▸ **WORK INSTRUCTIONS**:
What follows is a set of records, each of which is to be written out exactly.

(Dataset entries)
────────────────────────────────────────

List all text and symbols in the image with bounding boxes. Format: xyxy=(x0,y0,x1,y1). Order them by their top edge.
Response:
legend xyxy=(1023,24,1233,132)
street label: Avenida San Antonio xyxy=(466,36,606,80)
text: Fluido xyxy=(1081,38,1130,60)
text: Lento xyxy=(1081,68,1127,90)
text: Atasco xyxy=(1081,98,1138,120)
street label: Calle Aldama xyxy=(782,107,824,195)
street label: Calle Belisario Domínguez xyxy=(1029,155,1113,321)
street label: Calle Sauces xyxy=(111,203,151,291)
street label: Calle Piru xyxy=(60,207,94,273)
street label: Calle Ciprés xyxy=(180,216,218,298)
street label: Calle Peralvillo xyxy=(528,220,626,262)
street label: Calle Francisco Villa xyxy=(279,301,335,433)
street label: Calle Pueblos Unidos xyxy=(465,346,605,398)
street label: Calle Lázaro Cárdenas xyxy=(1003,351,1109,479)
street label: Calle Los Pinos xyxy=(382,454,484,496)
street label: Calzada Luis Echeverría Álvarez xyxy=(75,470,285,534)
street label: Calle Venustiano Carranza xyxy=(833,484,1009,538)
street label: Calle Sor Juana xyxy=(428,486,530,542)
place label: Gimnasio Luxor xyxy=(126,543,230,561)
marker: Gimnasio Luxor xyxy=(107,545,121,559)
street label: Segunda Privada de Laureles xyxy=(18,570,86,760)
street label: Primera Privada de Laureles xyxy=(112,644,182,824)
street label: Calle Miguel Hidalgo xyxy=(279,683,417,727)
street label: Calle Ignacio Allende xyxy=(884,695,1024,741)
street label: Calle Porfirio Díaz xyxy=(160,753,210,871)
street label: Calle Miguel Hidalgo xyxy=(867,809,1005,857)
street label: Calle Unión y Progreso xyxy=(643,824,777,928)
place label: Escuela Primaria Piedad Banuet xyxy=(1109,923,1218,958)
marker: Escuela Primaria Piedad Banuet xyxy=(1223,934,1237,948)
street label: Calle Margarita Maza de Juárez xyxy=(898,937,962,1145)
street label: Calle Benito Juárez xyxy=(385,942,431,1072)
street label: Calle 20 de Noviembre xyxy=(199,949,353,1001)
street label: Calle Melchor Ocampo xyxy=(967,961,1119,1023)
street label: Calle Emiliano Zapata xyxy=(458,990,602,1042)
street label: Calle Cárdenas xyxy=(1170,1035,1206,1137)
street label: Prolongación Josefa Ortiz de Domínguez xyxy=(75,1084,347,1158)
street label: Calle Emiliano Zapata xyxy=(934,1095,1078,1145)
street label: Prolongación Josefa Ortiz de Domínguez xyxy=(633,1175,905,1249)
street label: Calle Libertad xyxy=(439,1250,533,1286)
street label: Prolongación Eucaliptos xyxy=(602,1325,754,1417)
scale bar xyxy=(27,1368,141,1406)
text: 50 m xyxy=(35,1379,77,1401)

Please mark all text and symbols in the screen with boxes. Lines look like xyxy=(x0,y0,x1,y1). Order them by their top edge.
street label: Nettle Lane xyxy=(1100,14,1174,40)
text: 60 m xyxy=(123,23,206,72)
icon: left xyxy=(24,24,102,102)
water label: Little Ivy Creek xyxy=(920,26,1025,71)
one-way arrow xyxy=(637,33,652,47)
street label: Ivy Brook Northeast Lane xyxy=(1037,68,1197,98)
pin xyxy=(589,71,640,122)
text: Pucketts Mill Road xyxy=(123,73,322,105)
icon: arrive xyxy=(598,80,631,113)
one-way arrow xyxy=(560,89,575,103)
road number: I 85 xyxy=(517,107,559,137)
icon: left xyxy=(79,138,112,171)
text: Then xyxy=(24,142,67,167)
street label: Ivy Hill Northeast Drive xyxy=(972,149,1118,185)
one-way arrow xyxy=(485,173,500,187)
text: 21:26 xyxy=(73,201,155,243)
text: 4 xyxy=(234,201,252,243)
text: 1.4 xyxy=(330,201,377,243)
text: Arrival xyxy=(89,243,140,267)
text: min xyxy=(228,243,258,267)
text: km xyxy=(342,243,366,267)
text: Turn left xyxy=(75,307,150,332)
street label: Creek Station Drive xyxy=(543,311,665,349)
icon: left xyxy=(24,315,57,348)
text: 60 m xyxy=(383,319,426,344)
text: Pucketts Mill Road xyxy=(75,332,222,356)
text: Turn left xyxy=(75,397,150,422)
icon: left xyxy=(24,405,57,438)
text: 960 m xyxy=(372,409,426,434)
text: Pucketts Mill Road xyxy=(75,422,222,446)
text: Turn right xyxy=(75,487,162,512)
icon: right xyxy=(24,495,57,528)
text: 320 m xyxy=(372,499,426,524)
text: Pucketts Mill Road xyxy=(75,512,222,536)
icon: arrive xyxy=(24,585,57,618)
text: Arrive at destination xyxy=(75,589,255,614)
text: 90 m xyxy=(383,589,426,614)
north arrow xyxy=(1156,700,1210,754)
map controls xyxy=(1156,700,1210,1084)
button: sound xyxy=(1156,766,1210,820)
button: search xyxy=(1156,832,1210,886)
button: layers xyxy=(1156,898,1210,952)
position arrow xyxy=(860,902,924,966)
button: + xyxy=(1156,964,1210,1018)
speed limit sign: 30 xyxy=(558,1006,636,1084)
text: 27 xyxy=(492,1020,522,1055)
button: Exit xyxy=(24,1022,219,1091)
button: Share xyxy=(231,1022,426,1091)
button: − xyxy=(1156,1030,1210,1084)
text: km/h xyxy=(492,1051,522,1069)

────────────────────────────────────────

▸ **OUTPUT OF THE EXERCISE**:
List all text and symbols in the image with bounding boxes. Format: xyxy=(x0,y0,x1,y1). Order them by their top edge.
Response:
legend xyxy=(1023,24,1233,132)
street label: Avenida San Antonio xyxy=(466,36,606,80)
text: Fluido xyxy=(1081,38,1130,60)
text: Lento xyxy=(1081,68,1127,90)
text: Atasco xyxy=(1081,98,1138,120)
street label: Calle Aldama xyxy=(782,107,824,195)
street label: Calle Belisario Domínguez xyxy=(1029,155,1113,321)
street label: Calle Sauces xyxy=(111,203,151,291)
street label: Calle Piru xyxy=(60,207,94,273)
street label: Calle Ciprés xyxy=(180,216,218,298)
street label: Calle Peralvillo xyxy=(528,220,626,262)
street label: Calle Francisco Villa xyxy=(279,301,335,433)
street label: Calle Pueblos Unidos xyxy=(465,346,605,398)
street label: Calle Lázaro Cárdenas xyxy=(1003,351,1109,479)
street label: Calle Los Pinos xyxy=(382,454,484,496)
street label: Calzada Luis Echeverría Álvarez xyxy=(75,470,285,534)
street label: Calle Venustiano Carranza xyxy=(833,484,1009,538)
street label: Calle Sor Juana xyxy=(428,486,530,542)
place label: Gimnasio Luxor xyxy=(126,543,230,561)
marker: Gimnasio Luxor xyxy=(107,545,121,559)
street label: Segunda Privada de Laureles xyxy=(18,570,86,760)
street label: Primera Privada de Laureles xyxy=(112,644,182,824)
street label: Calle Miguel Hidalgo xyxy=(279,683,417,727)
street label: Calle Ignacio Allende xyxy=(884,695,1024,741)
street label: Calle Porfirio Díaz xyxy=(160,753,210,871)
street label: Calle Miguel Hidalgo xyxy=(867,809,1005,857)
street label: Calle Unión y Progreso xyxy=(643,824,777,928)
place label: Escuela Primaria Piedad Banuet xyxy=(1109,923,1218,958)
marker: Escuela Primaria Piedad Banuet xyxy=(1223,934,1237,948)
street label: Calle Margarita Maza de Juárez xyxy=(898,937,962,1145)
street label: Calle Benito Juárez xyxy=(385,942,431,1072)
street label: Calle 20 de Noviembre xyxy=(199,949,353,1001)
street label: Calle Melchor Ocampo xyxy=(967,961,1119,1023)
street label: Calle Emiliano Zapata xyxy=(458,990,602,1042)
street label: Calle Cárdenas xyxy=(1170,1035,1206,1137)
street label: Prolongación Josefa Ortiz de Domínguez xyxy=(75,1084,347,1158)
street label: Calle Emiliano Zapata xyxy=(934,1095,1078,1145)
street label: Prolongación Josefa Ortiz de Domínguez xyxy=(633,1175,905,1249)
street label: Calle Libertad xyxy=(439,1250,533,1286)
street label: Prolongación Eucaliptos xyxy=(602,1325,754,1417)
scale bar xyxy=(27,1368,141,1406)
text: 50 m xyxy=(35,1379,77,1401)

Please mark all text and symbols in the screen with boxes. Lines look like xyxy=(x0,y0,x1,y1). Order them by their top edge.
street label: Nettle Lane xyxy=(1100,14,1174,40)
text: 60 m xyxy=(123,23,206,72)
icon: left xyxy=(24,24,102,102)
water label: Little Ivy Creek xyxy=(920,26,1025,71)
one-way arrow xyxy=(637,33,652,47)
street label: Ivy Brook Northeast Lane xyxy=(1037,68,1197,98)
pin xyxy=(589,71,640,122)
text: Pucketts Mill Road xyxy=(123,73,322,105)
icon: arrive xyxy=(598,80,631,113)
one-way arrow xyxy=(560,89,575,103)
road number: I 85 xyxy=(517,107,559,137)
icon: left xyxy=(79,138,112,171)
text: Then xyxy=(24,142,67,167)
street label: Ivy Hill Northeast Drive xyxy=(972,149,1118,185)
one-way arrow xyxy=(485,173,500,187)
text: 21:26 xyxy=(73,201,155,243)
text: 4 xyxy=(234,201,252,243)
text: 1.4 xyxy=(330,201,377,243)
text: Arrival xyxy=(89,243,140,267)
text: min xyxy=(228,243,258,267)
text: km xyxy=(342,243,366,267)
text: Turn left xyxy=(75,307,150,332)
street label: Creek Station Drive xyxy=(543,311,665,349)
icon: left xyxy=(24,315,57,348)
text: 60 m xyxy=(383,319,426,344)
text: Pucketts Mill Road xyxy=(75,332,222,356)
text: Turn left xyxy=(75,397,150,422)
icon: left xyxy=(24,405,57,438)
text: 960 m xyxy=(372,409,426,434)
text: Pucketts Mill Road xyxy=(75,422,222,446)
text: Turn right xyxy=(75,487,162,512)
icon: right xyxy=(24,495,57,528)
text: 320 m xyxy=(372,499,426,524)
text: Pucketts Mill Road xyxy=(75,512,222,536)
icon: arrive xyxy=(24,585,57,618)
text: Arrive at destination xyxy=(75,589,255,614)
text: 90 m xyxy=(383,589,426,614)
north arrow xyxy=(1156,700,1210,754)
map controls xyxy=(1156,700,1210,1084)
button: sound xyxy=(1156,766,1210,820)
button: search xyxy=(1156,832,1210,886)
button: layers xyxy=(1156,898,1210,952)
position arrow xyxy=(860,902,924,966)
button: + xyxy=(1156,964,1210,1018)
speed limit sign: 30 xyxy=(558,1006,636,1084)
text: 27 xyxy=(492,1020,522,1055)
button: Exit xyxy=(24,1022,219,1091)
button: Share xyxy=(231,1022,426,1091)
button: − xyxy=(1156,1030,1210,1084)
text: km/h xyxy=(492,1051,522,1069)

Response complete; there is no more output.